Passage provided
On bill, c. On motion to strike bill of complaint.
Mr. Walter H. Flaherty, for the complainants.
Mr. L. Stanley Ford, for the defendants.
This is a motion to strike the bill of complaint for the following reasons: (1) Misjoinder of separate causes of action based upon separate written contracts affecting real estate, by several separate complainants against separate defendants in one bill. (2) Obscurity and uncertainty in pleadings.
The bill of complaint was filed by forty-five complainants against the defendants. Each of the complainants states one separate cause of action against the corporation and one against the president thereof, totaling ninety causes of action in the bill.
Each of the complainants, separately, became a party to a written contract with the defendant Walbrook Park Company to purchase distinct parcels of real estate located at Englewood, Bergen county, New Jersey. The payments for the real estate were to be made in installments. The contracts to purchase were entered into at different periods; they were executed at different intervals, some were two, three and four years apart. It is alleged they were procured by fraud; the bill seeks to rescind them, and the moneys obtained thereunder returned. An inspection of the bill discloses that there is no charge or allegation that the contracts, or agreements, arose out of a "joint enterprise," or out of "the same," or out of a "series of transactions."
The complainant, to sustain the bill, relies to some extent on chancery rules 5 and 23, which, respectively, read as follows:
Chancery rule 5: "All persons claiming an interest in the subject of the action and in obtaining the relief demanded, either jointly, severally, or in the alternative, may join as complainants, except as otherwise herein provided."
"A person entitled to join as complainant, but declining to do so, may be joined as defendant, the reason therefor being stated in the bill of complaint."
Chancery rule 23: "Persons interested in separate causes of action may join as complainants or be joined as defendants, respectively, if the causes of action have a common question of law or fact, and arose out of the same transaction or series of transactions."
The complainants contend that the bill shows that the causes of action therein enumerated have a common question of law or fact, and that they arose out of the same transaction or series of transactions. I am not in accord with those expressed views. There are forty-five separate and distinct written contracts, entered into between forty-five persons, on forty-five separate occasions with the defendant. The argument on the motion disclosed that many of the complainants made payment on account of their contracts for varying lengths of time; some made no payments other than the "down payment;" again, some of the contracts were four years old at the institution of the suit; some were three years old; nine complainants had executed estoppel agreements for valuable consideration; and sixteen of the complainants had executed general releases to the defendant. The circumstances surrounding the formation of each agreement have a bearing on the particular transaction to which it relates; but they can have no bearing whatever upon the other separate acknowledged transactions. At the argument of the motion, counsel for the complainants admitted that the causes of action did not arise out of the "same transaction;" he urged that they arose out of the "same series of transactions." A series of transactions is interpreted to mean "a connected succession." I do not believe it can be seriously maintained, or considered, that the transactions specified in the bill were "a connected succession." They certainly were not; and, therefore, they do not come within the purview of chancery rule 23. A common question of law or fact warrants a joinder, provided they arose out of the same transaction. The reason being that it is in the interest of economy, saves time, labor and cost of litigation. Springer v. Lawrence, 47 N.J. Eq. 461.

Data provided
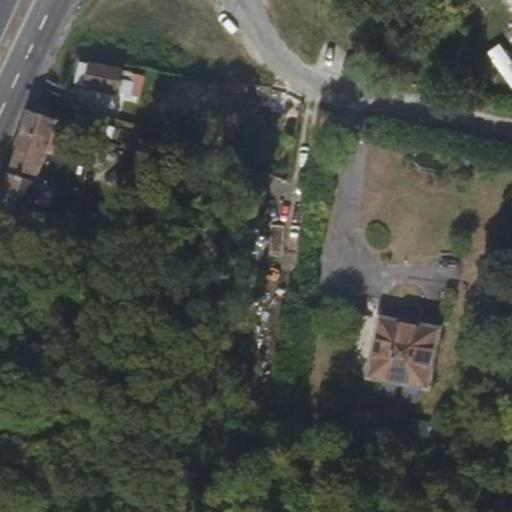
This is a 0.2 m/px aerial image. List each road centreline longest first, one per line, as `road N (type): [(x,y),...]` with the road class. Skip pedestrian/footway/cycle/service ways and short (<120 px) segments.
road 1 (unclassified): [(511,125),(332,87),(296,70),(266,37)]
road 2 (primary): [(0,128),(84,0)]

Set problem
Copy the opinion on the motion to strike, everything from "Mr. Walter H." down to "in the bill.", and replace "defendants" with "respondents" throughout. The listing stands apart from the opinion on the motion to strike.

Solution to this exercise
Mr. Walter H. Flaherty, for the complainants.
Mr. L. Stanley Ford, for the respondents.
This is a motion to strike the bill of complaint for the following reasons: (1) Misjoinder of separate causes of action based upon separate written contracts affecting real estate, by several separate complainants against separate respondents in one bill. (2) Obscurity and uncertainty in pleadings.
The bill of complaint was filed by forty-five complainants against the respondents. Each of the complainants states one separate cause of action against the corporation and one against the president thereof, totaling ninety causes of action in the bill.